Виктор Дьяков - Золото наших предков
– А стиральная машина и спальный гарнитур у тебя какой марки?
– «Малютка» у нас, а гарнитура нет, просто кровать, – не понял вопроса Калина.
Пашков выразил крайнее удивление, но промолчал. Потом дошло и до Калины. Действительно сначала надо было покупать вовсе не телевизор, облегчить жизнь Валентине, тем более, что стирать на «Малютке» так тяжело. Но, как и в случае с покупкой квартиры он поспешил. И ещё, пожалуй, впервые в жизни он пожалел, что у его жены такой покладистый характер, что она безропотно принимает все его решения, даже не пытается спорить…
Открыв дверь и увидев едва держащегося на ногах мужа Настя буквально с порога принялась его распекать:
– Ну, её к чёрту эту работу, уходи, здоровье, оно никаких денег не стоит!..
Пашков молча выдержал эту «бурю», умылся, сел за стол ужинать.
– Не так-то просто мне оттуда теперь выскочить, да и запас побольше сделать надо. Мерзкая, конечно, работёнка, но ведь не задарма, – он устало улыбнулся жене, и та несколько остыла…

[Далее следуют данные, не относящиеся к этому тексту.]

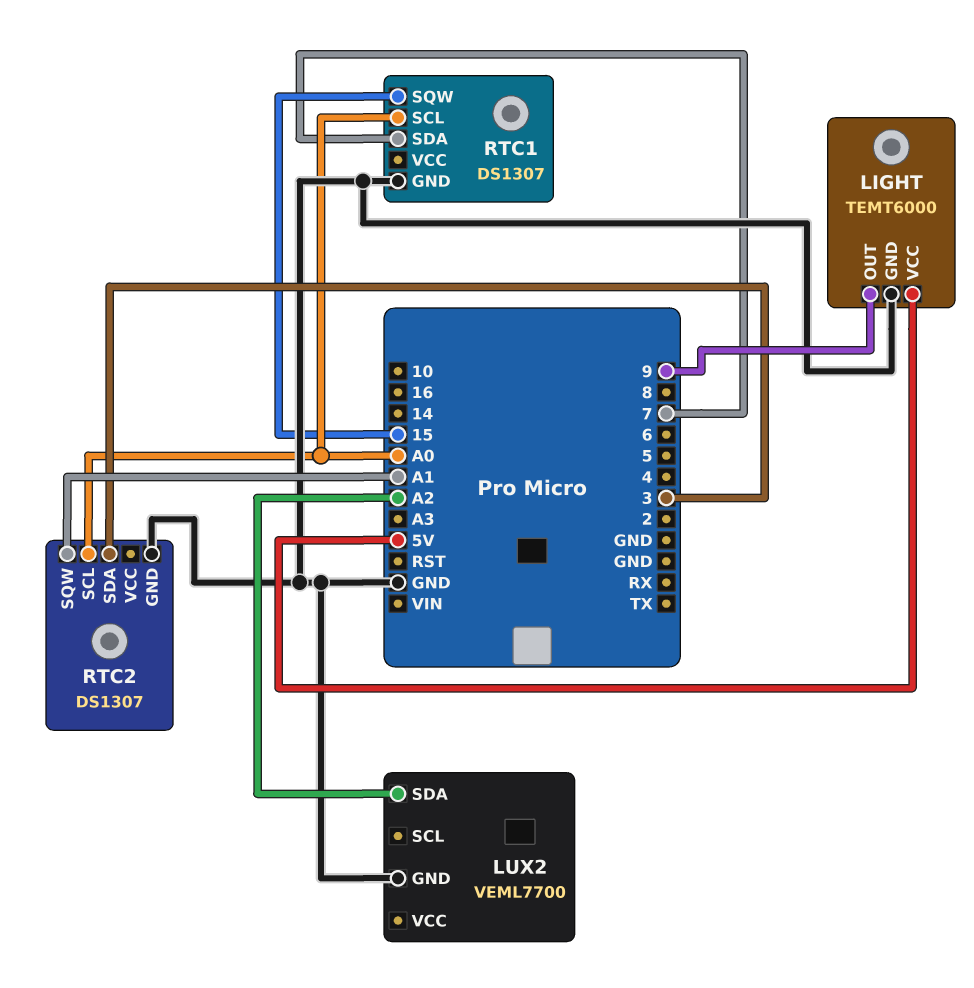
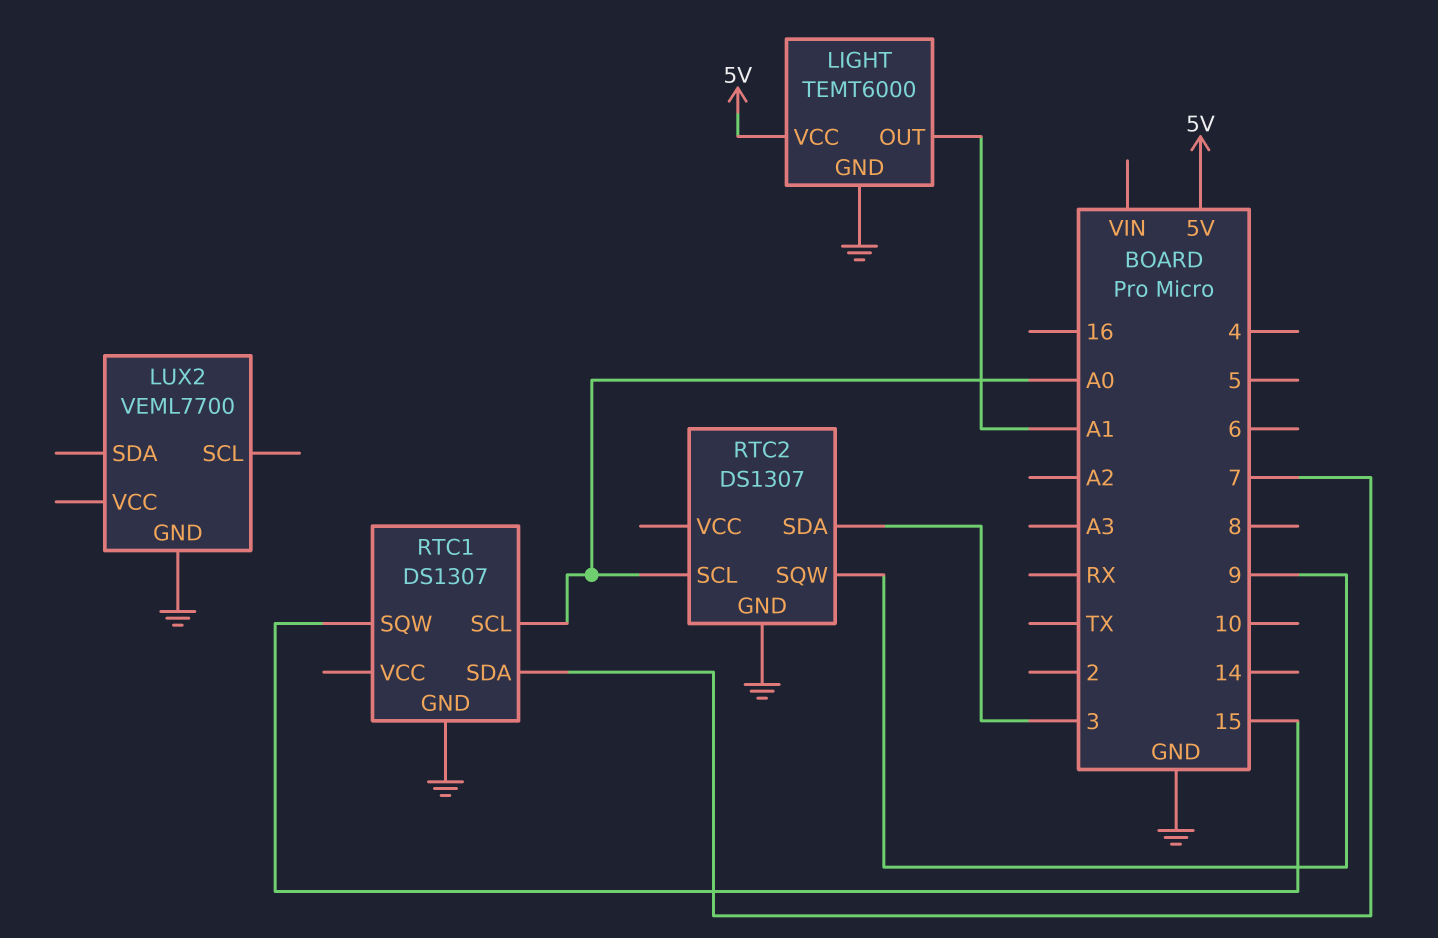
LIGHT pin OUT: 9 -> A1
LUX2 pin SDA: A2 -> none
RTC2 pin SQW: A1 -> 9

– Так говорите, по автомобильным пробкам мы догнали Запад семидесятых годов? Ну-ну, интересное наблюдение, – с улыбкой комментировал Матвеев откровения Пашкова о мыслях, посетивших его во время перевозки имущества фирмы.
Когда Пашков позвонил в дверь, профессор поднялся с дивана и выглядел неважно. На вопрос о самочувствии отмахнулся, сказав, что это реакция на скачки барометра. Приход добровольного студента однако как всегда подействовал на него благотворно – старик словно стряхнул с себя усталость, его глаза повеселели.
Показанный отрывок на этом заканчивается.